La reacción fue expresada por el Ministerio de Exteriores chino, luego de que el presidente de Estados Unidos, informara en el Foro Económico Mundial de Davos, de contactos con el secretario general de la OTAN, Mark Rutte, orientados a reforzar la presencia de la Alianza en el Ártico.
“China siempre ha defendido que las relaciones entre países se gestionen de acuerdo con los propósitos y principios de la Carta de las Naciones Unidas. La llamada amenaza china carece totalmente de fundamento”, sostuvo el portavoz de la cancillería Guo Jiakun.
El funcionario declaró que Pekín se opone firmemente a las acusaciones infundadas y al uso de China como pretexto para obtener beneficios propios.

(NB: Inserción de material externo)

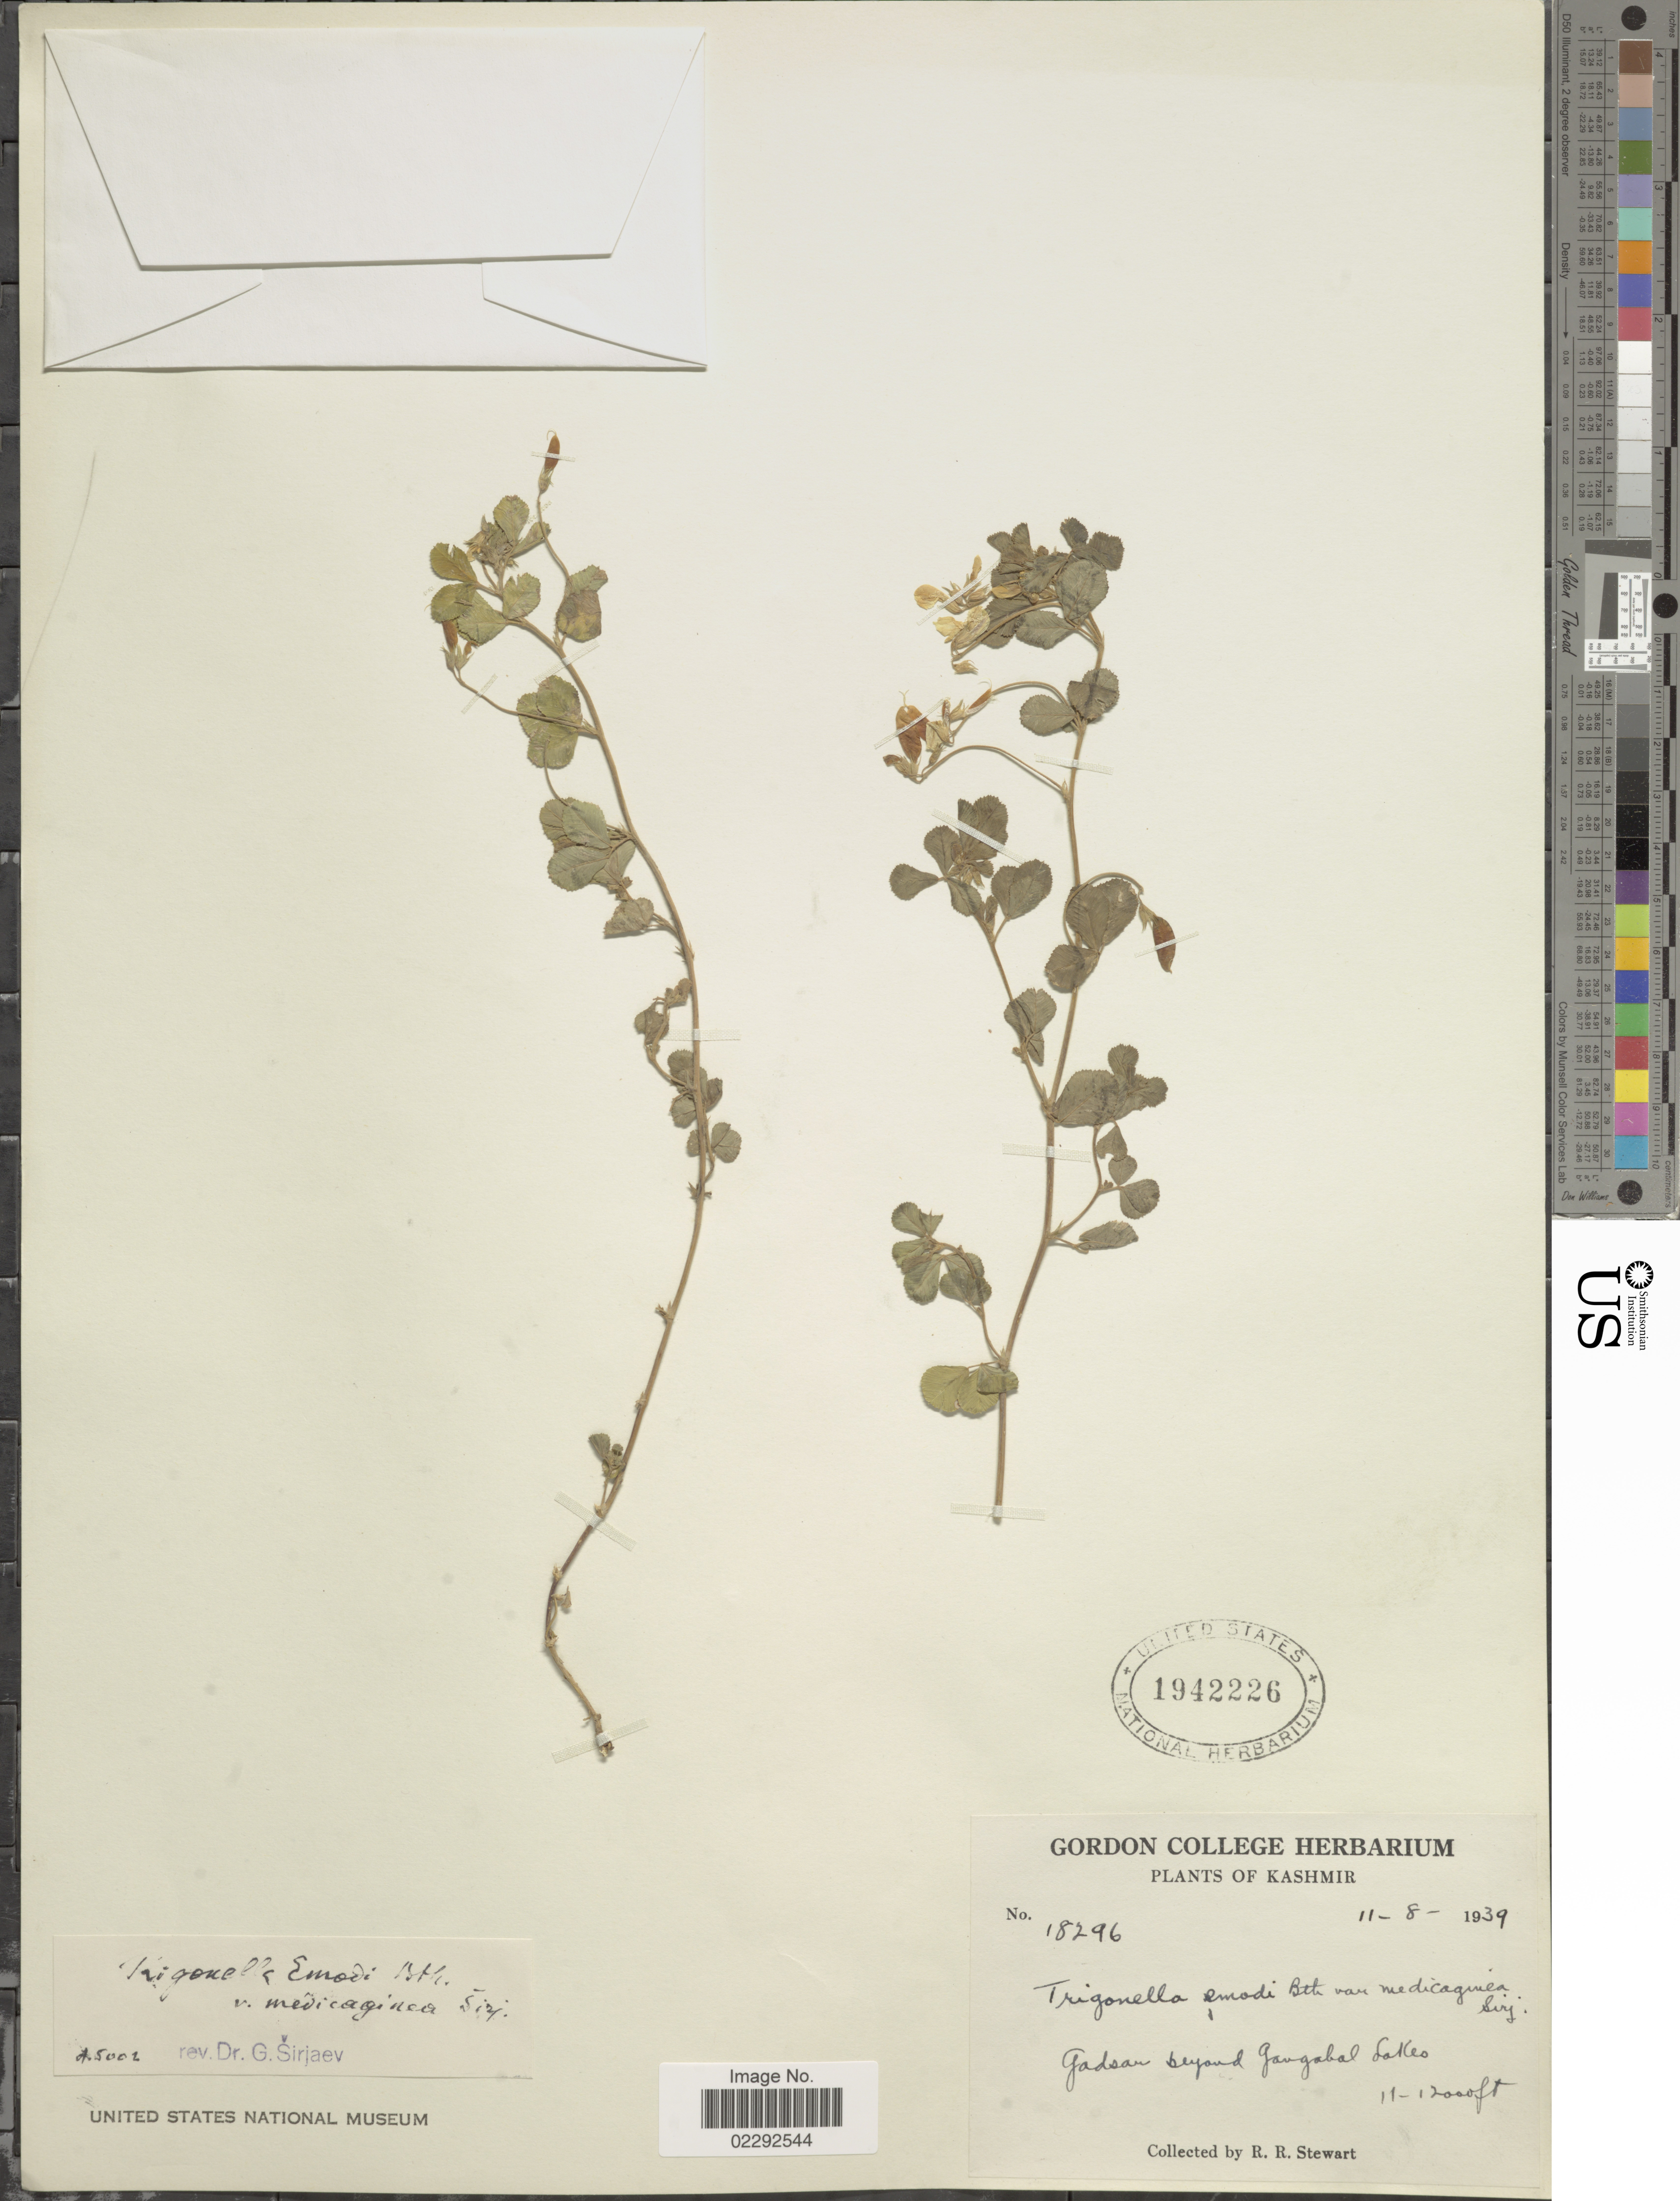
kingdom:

Desde la OTAN, señalaron que las conversaciones con Washington buscan evitar que Rusia y China consoliden posiciones en la zona, mientras Trump defendió el acuerdo bajo argumentos de seguridad nacional.
El mandatario estadounidense vinculó el entendimiento a la instalación de un sistema antimisiles denominado “Cúpula Dorada” y al acceso a recursos minerales estratégicos de Groenlandia, asegurando que el pacto será beneficioso para Estados Unidos y la Alianza.
En respuesta, Pekín reiteró que su presencia en el Ártico se limita a actividades científicas, cooperación energética e inversiones en infraestructura, todas enmarcadas en el derecho internacional.
China insistió en que no persigue ambiciones estratégicas encubiertas y advirtió que la instrumentalización de supuestas amenazas erosiona los principios multilaterales y la estabilidad regional.